The solution to this round-trip per time period in the time series is to do the calculation ‘in bulk’. Send a range of cells for T_min and T_max, run the calculations on the array(/s) and send a resulting range back. Enter the Dynamic Array.

Dynamic Arrays are part of Excel but are going to help us a great deal when it comes to optimizing series calculation.

For the Dynamic Array approach

=DegreeDayDynamicArray(model_name, T_min, T_max)

can now become something like

=DegreeDayDynamicArray(Equation_1, $B2:$B366, $C2:$C366)

The ranges for T_min and T_max must be the same shape. eg; they need to have the same number of elements else you’ll get an error. They don’t need to be ranges next to each other. Knowing this, the below can be understood as a valid expression;

=DegreeDayDynamicArray(Equation_1, $B2:$B366, $E2:$E366)

Although I have no idea why this would be wanted, it is valid;

=DegreeDayDynamicArray(Equation_1, $B2:$B366, $G5:$G369)

And so we can see the workings for the vanilla case Equation_1;

Using DegreeDayDynamicArray for Equation_1

And for Equation_2

Using DegreeDayDynamicArray for Equation_2

There is one more feature of these UDFs which is quite valuable and it stems from the fact that the model_name argument in either DegreeDay or DegreeDayDynamicArray is a range.

It can be defined as a variable.

To take the vanilla example for Equation_1 above;

=DegreeDayDynamicArray(Equation_1, $B2:$B366, $C2:$C366)

may become

=DegreeDayDynamicArray($E$1, $B2:$B366, $C2:$C366)

which defines the name of the column as the model name which the column is using.

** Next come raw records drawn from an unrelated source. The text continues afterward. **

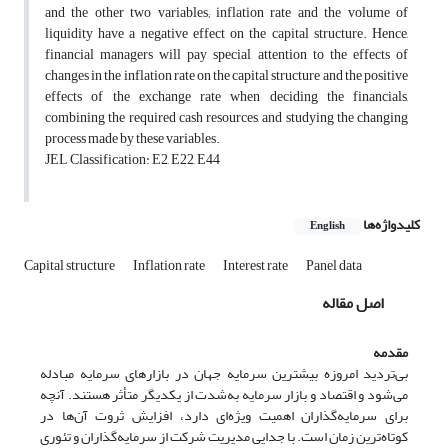
and the other two variables; inflation rate and the volume of
liquidity have a negative effect on the capital structure. Hence,
financial managers will pay special attention to the effects of
changes in the inflation rate on the capital structure and the positive
effects of the exchange rate when deciding the financials,
combining the required cash resources, and studying the changing
process made by these variables.
JEL Classification: E2, E22, E44
کلیدواژه‌ها
English
Capital structure
Inflation rate
Interest rate
Panel data
اصل مقاله
مقدمه
بی‌تردید امروزه بیشترین سرمایه جهان در بازارهای سرمایه مبادله
می‌شود و اقتصاد و بازار سرمایه به‌شدت از یکدیگر متأثر هستند. آنچه
برای سرمایه‌گذاران اهمیت ویژه‌ای دارد، افزایش ثروت آن‌ها در
کوتاه‌ترین زمان است. با جدایی مدیریت شرکت از سرمایه‌گذاران و تئوری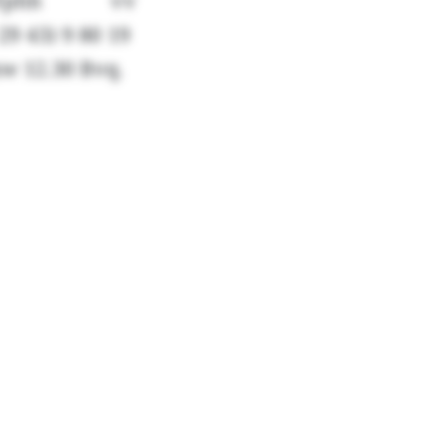
 Wphh vv
29 43) 9 80 19
xw 12.30 Bvq.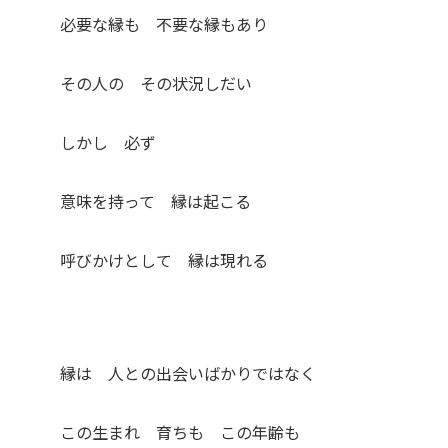
必要な縁も 不要な縁もあり
その人の その状況しだい
しかし 必ず
意味を持って 縁は起こる
呼びかけとして 縁は現れる
縁は 人との出会いばかりではなく
この生まれ 育ちも この年齢も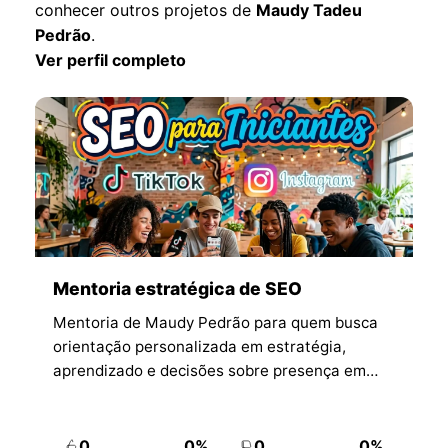
conhecer outros projetos de
Maudy Tadeu
Pedrão
.
Ver perfil completo
Mentoria estratégica de SEO
Mentoria de Maudy Pedrão para quem busca
orientação personalizada em estratégia,
aprendizado e decisões sobre presença em
mecanismos de busca.
0
0%
0
0%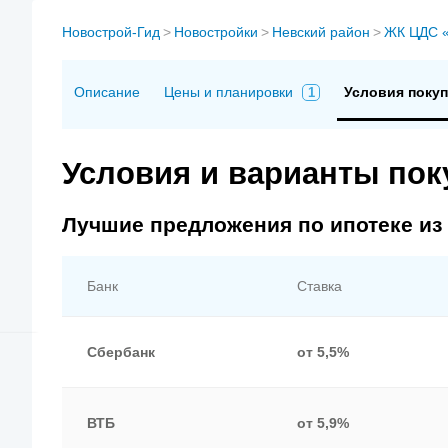
Новострой-Гид
>
Новостройки
>
Невский район
>
ЖК ЦДС «
Описание
Цены и планировки
Условия поку
1
Условия и варианты пок
Лучшие предложения по ипотеке из
Банк
Ставка
Сбербанк
от 5,5%
ВТБ
от 5,9%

Using DegreeDayDynamicArray Heading for Equation_1

And, of course, same for Equation_2

=DegreeDayDynamicArray(Equation_2, $B2:$B366, $C2:$C366)

may become

=DegreeDayDynamicArray($G$1, $B2:$B366, $C2:$C366)
Using DegreeDayDynamicArray Heading for Equation_2

It is also valid to define yet another named range

=DegreeDayDynamicArray(active_degree_day_model, $B2:$B366, $C2:$C366)

Where active_degree_day_model is a named range somewhere in the workbook, maybe on a user editable worksheet formulating your assumptions.